### Saved entries

⟨

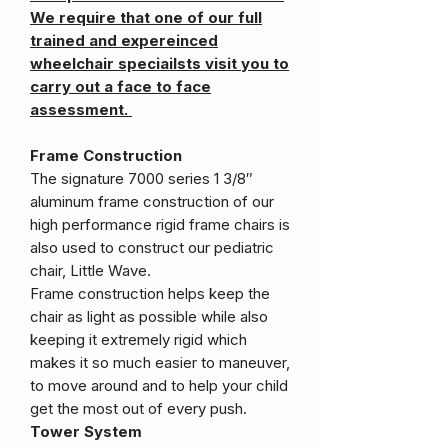
We require that one of our full
trained and expereinced
wheelchair speciailsts visit you to
carry out a face to face
assessment.
Frame Construction
The signature 7000 series 1 3/8″
aluminum frame construction of our
high performance rigid frame chairs is
also used to construct our pediatric
chair, Little Wave.
Frame construction helps keep the
chair as light as possible while also
keeping it extremely rigid which
makes it so much easier to maneuver,
to move around and to help your child
get the most out of every push.
Tower System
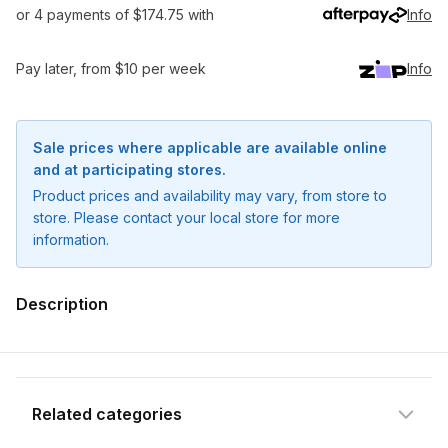
or 4 payments of $174.75 with
Info
Pay later, from $10 per week
Info
Sale prices where applicable are available online
and at participating stores.
Product prices and availability may vary, from store to
store. Please contact your local store for more
information.
Notify me when available
Description
Enter your email address and we will
notify you when the product becomes
available and subscribe you to our
newsletter.
Related categories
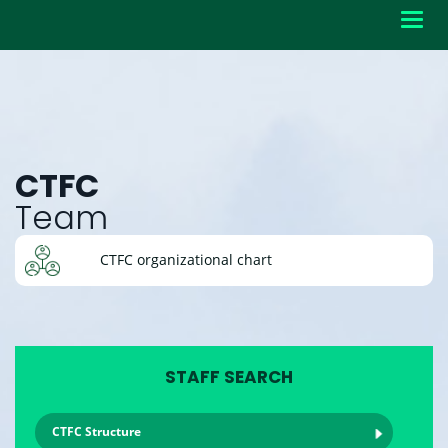
Toggl
navig
CTFC
Team
CTFC organizational chart
STAFF SEARCH
CTFC Structure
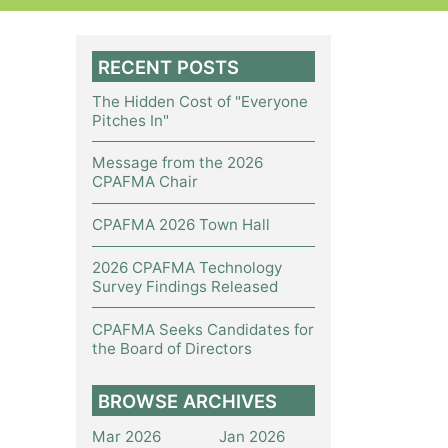
RECENT POSTS
The Hidden Cost of "Everyone
Pitches In"
Message from the 2026
CPAFMA Chair
CPAFMA 2026 Town Hall
2026 CPAFMA Technology
Survey Findings Released
CPAFMA Seeks Candidates for
the Board of Directors
BROWSE ARCHIVES
Mar 2026
Jan 2026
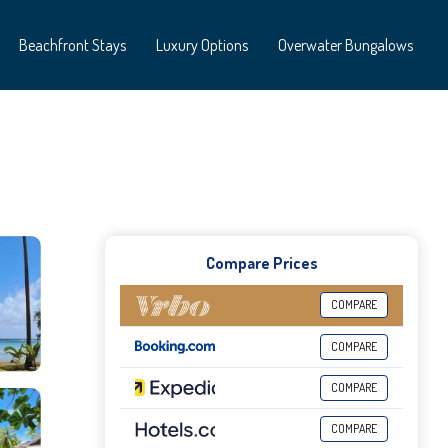
Beachfront Stays
Luxury Options
Overwater Bungalows
Compare Prices
COMPARE
COMPARE
COMPARE
COMPARE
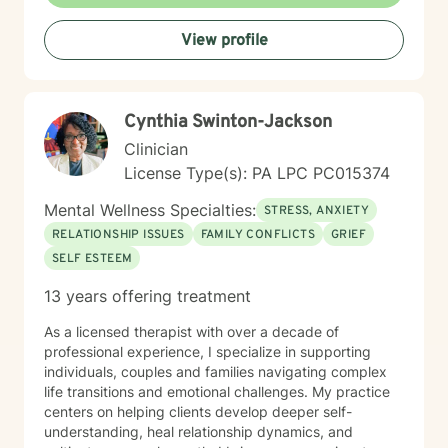
confidence, and create a more fulfilling, authentic path
forward.
View profile
Cynthia Swinton-Jackson
Clinician
License Type(s): PA LPC PC015374
Mental Wellness Specialties:
STRESS, ANXIETY
RELATIONSHIP ISSUES
FAMILY CONFLICTS
GRIEF
SELF ESTEEM
13 years offering treatment
As a licensed therapist with over a decade of
professional experience, I specialize in supporting
individuals, couples and families navigating complex
life transitions and emotional challenges. My practice
centers on helping clients develop deeper self-
understanding, heal relationship dynamics, and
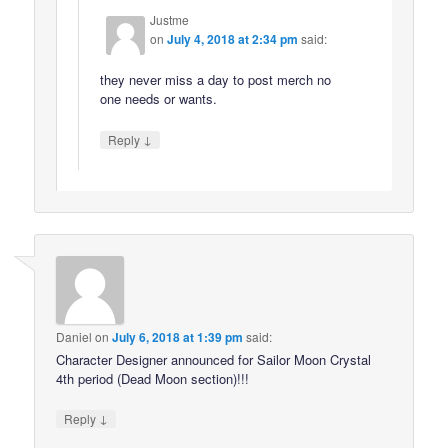
Justme
on
July 4, 2018 at 2:34 pm
said:
they never miss a day to post merch no
one needs or wants.
↓
Reply
Daniel
on
July 6, 2018 at 1:39 pm
said:
Character Designer announced for Sailor Moon Crystal
4th period (Dead Moon section)!!!
↓
Reply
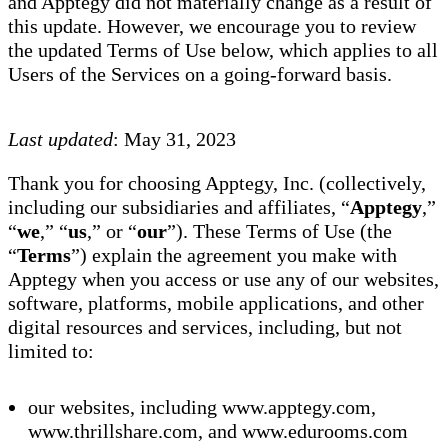
and Apptegy did not materially change as a result of
this update. However, we encourage you to review
the updated Terms of Use below, which applies to all
Users of the Services on a going-forward basis.
Last updated
: May 31, 2023
Thank you for choosing Apptegy, Inc. (collectively,
including our subsidiaries and affiliates, “
Apptegy
,”
“
we
,” “
us
,” or “
our
”). These Terms of Use (the
“
Terms
”) explain the agreement you make with
Apptegy when you access or use any of our websites,
software, platforms, mobile applications, and other
digital resources and services, including, but not
limited to:
our websites, including www.apptegy.com,
www.thrillshare.com, and www.edurooms.com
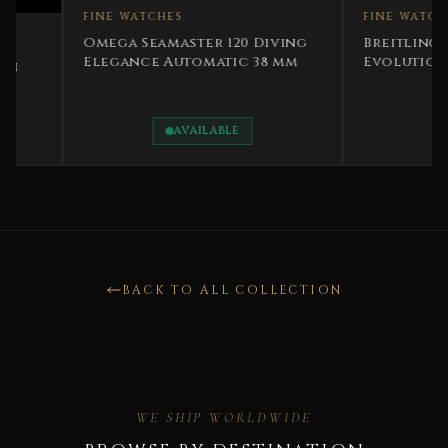
FINE WATCHES
FINE WATCHES
Breitling Chronom
Omega Seamaster 120 Diving
Evolution Two Ton
Elegance Automatic 38 mm
Steel
AVAILABLE
AVAILABLE
BACK TO ALL COLLECTION
WE SHIP WORLDWIDE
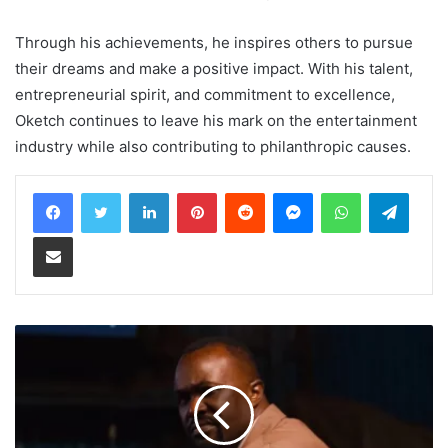
Through his achievements, he inspires others to pursue
their dreams and make a positive impact. With his talent,
entrepreneurial spirit, and commitment to excellence,
Oketch continues to leave his mark on the entertainment
industry while also contributing to philanthropic causes.
LinkedIn
Pinterest
Reddit
Messenger
WhatsApp
Teleg
Share via Email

⟩

### Work order
In the data, begin at the line that has "RECENT POSTS" and stop after the line that has "understanding, heal relationship". Write out those lines again, changing "Clinician" to "Therapist" and leaving everything else as it is, without the pictures.

### Output of the exercise
RECENT POSTS
The Hidden Cost of "Everyone
Pitches In"
Message from the 2026
CPAFMA Chair
CPAFMA 2026 Town Hall
2026 CPAFMA Technology
Survey Findings Released
CPAFMA Seeks Candidates for
the Board of Directors
BROWSE ARCHIVES
Mar 2026
Jan 2026
Beachfront Stays
Luxury Options
Overwater Bungalows
Compare Prices
COMPARE
COMPARE
COMPARE
COMPARE
confidence, and create a more fulfilling, authentic path
forward.
View profile
Cynthia Swinton-Jackson
Therapist
License Type(s): PA LPC PC015374
Mental Wellness Specialties:
STRESS, ANXIETY
RELATIONSHIP ISSUES
FAMILY CONFLICTS
GRIEF
SELF ESTEEM
13 years offering treatment
As a licensed therapist with over a decade of
professional experience, I specialize in supporting
individuals, couples and families navigating complex
life transitions and emotional challenges. My practice
centers on helping clients develop deeper self-
understanding, heal relationship dynamics, and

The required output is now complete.